** REQUIREMENT **
This exercise needs all of the entries set down again, exactly as they read.

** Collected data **
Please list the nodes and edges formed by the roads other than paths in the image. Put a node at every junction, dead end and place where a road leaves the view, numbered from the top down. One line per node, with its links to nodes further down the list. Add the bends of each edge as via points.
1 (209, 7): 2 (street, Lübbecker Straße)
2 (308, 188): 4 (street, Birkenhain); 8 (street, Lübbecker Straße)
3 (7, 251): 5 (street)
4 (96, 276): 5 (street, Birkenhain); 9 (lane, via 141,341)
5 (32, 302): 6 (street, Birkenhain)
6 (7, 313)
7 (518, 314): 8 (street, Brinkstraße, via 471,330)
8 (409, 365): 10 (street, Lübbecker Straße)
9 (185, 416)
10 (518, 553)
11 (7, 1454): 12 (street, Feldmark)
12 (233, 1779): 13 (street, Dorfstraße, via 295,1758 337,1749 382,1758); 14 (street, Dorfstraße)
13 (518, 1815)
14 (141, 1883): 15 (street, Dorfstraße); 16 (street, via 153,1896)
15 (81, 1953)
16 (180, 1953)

** SOLVED PROBLEM **
Please list the nodes and edges formed by the roads other than paths in the image. Put a node at every junction, dead end and place where a road leaves the view, numbered from the top down. One line per node, with its links to nodes further down the list. Add the bends of each edge as via points.
1 (209, 7): 2 (street, Lübbecker Straße)
2 (308, 188): 4 (street, Birkenhain); 8 (street, Lübbecker Straße)
3 (7, 251): 5 (street)
4 (96, 276): 5 (street, Birkenhain); 9 (lane, via 141,341)
5 (32, 302): 6 (street, Birkenhain)
6 (7, 313)
7 (518, 314): 8 (street, Brinkstraße, via 471,330)
8 (409, 365): 10 (street, Lübbecker Straße)
9 (185, 416)
10 (518, 553)
11 (7, 1454): 12 (street, Feldmark)
12 (233, 1779): 13 (street, Dorfstraße, via 295,1758 337,1749 382,1758); 14 (street, Dorfstraße)
13 (518, 1815)
14 (141, 1883): 15 (street, Dorfstraße); 16 (street, via 153,1896)
15 (81, 1953)
16 (180, 1953)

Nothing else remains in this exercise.